Je vous salue Sarajevo ; Ave Sarajevo ; c’est là une funeste Annonciation que livre le créateur Godard. C’est toute la déliquescence d’une société qui résonne au travers de cette Annonciation qui a pour principal support, pour principale prise, un des exemples les plus flagrants, un des plus insupportables et le plus probant de cet état de fait ; c’est la guerre, ici de Bosnie-Herzégovine, c’est la haine de l’homme envers son semblable, c’est cette violence et cette force autodestructrices inhérentes à l’esprit humain.
Cette déchéance, ce délabrement, cette dégénérescence généralisée, c’est la règle ; la cigarette se confond avec le militaire, couronné de lunettes de soleil, et épié par une voiture.

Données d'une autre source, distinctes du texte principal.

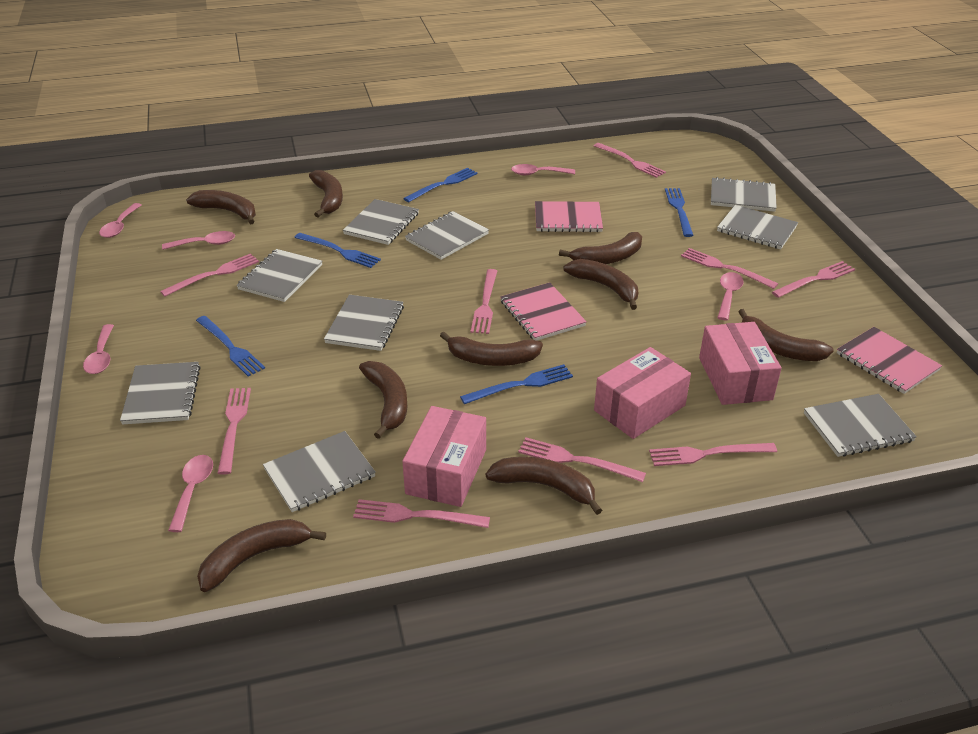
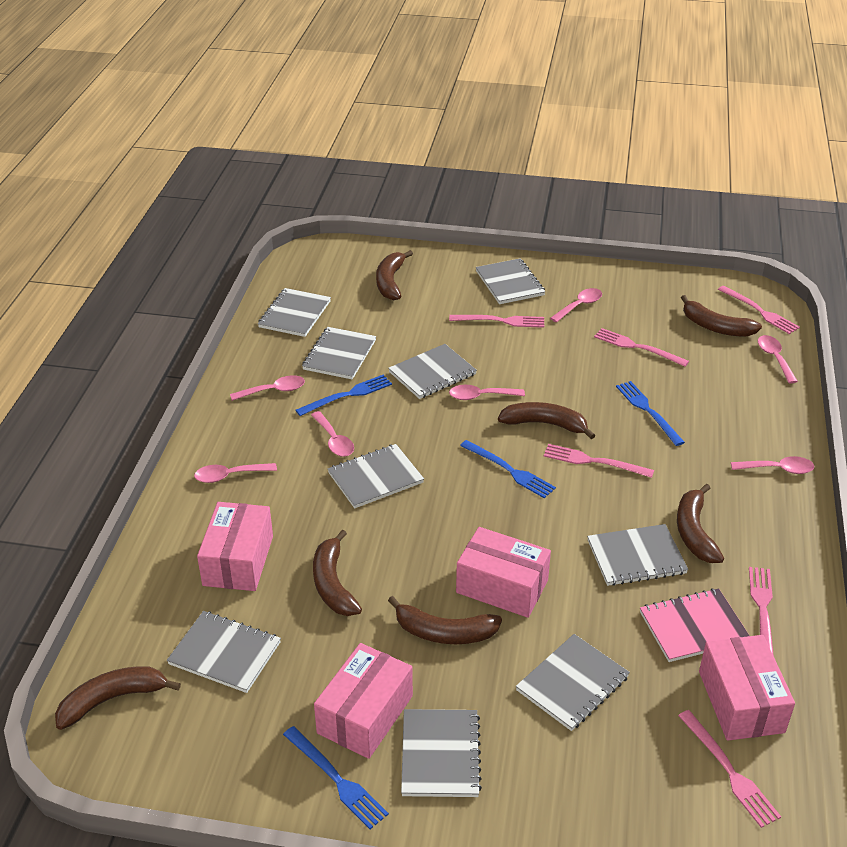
blue fork: [196,316,265,377] [294,233,381,268] [403,168,478,202] [460,364,573,404] [665,188,694,237] = 5 -> [283,726,389,829] [295,375,392,416] [460,440,556,498] [616,381,685,446] = 4
brown banana: [186,190,256,225] [197,519,326,592] [309,170,343,217] [359,361,408,439] [440,332,543,366] [486,457,602,515] [559,232,642,264] [563,259,638,310] [738,309,834,361] = 9 -> [55,666,181,730] [313,530,362,616] [376,250,413,300] [388,596,502,644] [498,402,595,439] [677,484,724,563] [681,295,762,337] = 7
pink box: [402,406,486,507] [594,347,691,439] [699,322,782,405] = 3 -> [197,502,273,591] [314,643,413,759] [456,527,551,618] [699,635,795,741] = 4
pink fork: [160,254,259,297] [218,388,251,475] [353,499,490,528] [471,269,497,334] [518,437,646,482] [594,143,666,178] [649,443,777,466] [681,248,778,289] [772,261,855,298] = 9 -> [449,315,544,328] [544,444,654,478] [594,328,689,367] [678,710,781,828] [718,286,800,334] [749,567,774,656] = 6
pink notebook: [500,282,587,341] [535,201,603,232] [837,327,942,394] = 3 -> [640,588,750,662] = 1
pink spoon: [83,324,114,374] [99,203,142,238] [162,231,235,250] [168,455,213,532] [511,164,575,175] [717,272,744,320] = 6 -> [194,463,277,483] [230,375,305,401] [311,411,354,457] [449,385,525,400] [550,288,602,323] [731,456,814,474] [758,335,798,384] = 7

Une Annonciation funeste en somme qui en s’adressant à Sarajevo personnifiée semble dresser ce message pessimiste et nihiliste ; Sarajevo, vous ne serez malheureusement pas la dernière ; Sarajevo, voyez donc comme la déliquescence et la déchéance sont sans fin ; Sarajevo, voyez comme « il est de la règle que de vouloir la mort de l’exception ».
Mais Godard, dans sa démarche seule, s'oppose et s'insurge contre la règle ; il nous dit l'indicible, il nous dit l’exception, il nous dit cette beauté originelle que nous perdons jours après jours.
Avec une seule photographie de Ron Haviv, une musique et sa voix, Godard parvient à créer une émotion esthétique absolument formidable ; c’est de l’exception.
Et puis le prophète disait vrai, son Annonciation s'est concrétisée; en juillet 1995, l'Europe de la culture assassinait l'art de vivre à Srebrenica.
10/10 et l’indicible autant que l’ineffable n’auront pu être couchés sur le papier.